(Source records)

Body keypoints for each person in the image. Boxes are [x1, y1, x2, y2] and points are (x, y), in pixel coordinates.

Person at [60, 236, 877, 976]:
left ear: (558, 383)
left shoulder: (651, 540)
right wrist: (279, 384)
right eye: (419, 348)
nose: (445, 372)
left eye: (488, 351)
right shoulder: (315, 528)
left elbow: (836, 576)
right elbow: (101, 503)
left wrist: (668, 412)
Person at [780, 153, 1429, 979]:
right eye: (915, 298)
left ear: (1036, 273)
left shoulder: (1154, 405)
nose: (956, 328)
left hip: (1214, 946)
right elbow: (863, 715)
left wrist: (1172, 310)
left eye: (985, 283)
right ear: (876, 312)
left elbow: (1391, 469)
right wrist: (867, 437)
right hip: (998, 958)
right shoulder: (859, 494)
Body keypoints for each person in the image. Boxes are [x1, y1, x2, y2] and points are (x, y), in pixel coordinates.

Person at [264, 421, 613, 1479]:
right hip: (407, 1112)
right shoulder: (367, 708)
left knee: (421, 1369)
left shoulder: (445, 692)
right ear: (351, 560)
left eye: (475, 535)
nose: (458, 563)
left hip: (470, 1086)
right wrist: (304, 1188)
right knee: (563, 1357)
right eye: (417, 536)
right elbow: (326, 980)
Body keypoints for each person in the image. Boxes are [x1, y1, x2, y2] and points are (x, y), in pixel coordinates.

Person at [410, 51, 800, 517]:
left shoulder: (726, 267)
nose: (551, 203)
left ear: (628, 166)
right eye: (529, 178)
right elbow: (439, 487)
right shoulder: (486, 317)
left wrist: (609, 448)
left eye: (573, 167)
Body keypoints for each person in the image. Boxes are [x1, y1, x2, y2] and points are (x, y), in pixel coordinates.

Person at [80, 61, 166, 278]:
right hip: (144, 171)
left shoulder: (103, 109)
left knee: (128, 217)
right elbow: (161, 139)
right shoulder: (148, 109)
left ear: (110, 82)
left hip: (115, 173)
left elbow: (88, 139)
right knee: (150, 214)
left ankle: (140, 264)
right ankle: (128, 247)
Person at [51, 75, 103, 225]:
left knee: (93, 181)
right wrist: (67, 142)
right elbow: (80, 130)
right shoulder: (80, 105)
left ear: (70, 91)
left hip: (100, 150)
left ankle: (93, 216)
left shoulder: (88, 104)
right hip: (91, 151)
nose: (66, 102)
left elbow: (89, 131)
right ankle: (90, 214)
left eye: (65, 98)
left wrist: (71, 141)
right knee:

(End Source records)

Task goal:
Each line from the first line of the listing through the line containing "right eye: (915, 298)" must be set down exactly; no other line belongs in the answer.

Task answer:
Body keypoints for each person in the image. Boxes are [x1, y1, x2, y2] and points are (x, y), in pixel coordinates.

Person at [60, 236, 877, 976]:
left ear: (558, 383)
left shoulder: (651, 540)
right wrist: (279, 384)
right eye: (419, 348)
nose: (445, 372)
left eye: (488, 351)
right shoulder: (315, 528)
left elbow: (836, 576)
right elbow: (101, 503)
left wrist: (668, 412)
Person at [780, 153, 1429, 979]:
right eye: (915, 298)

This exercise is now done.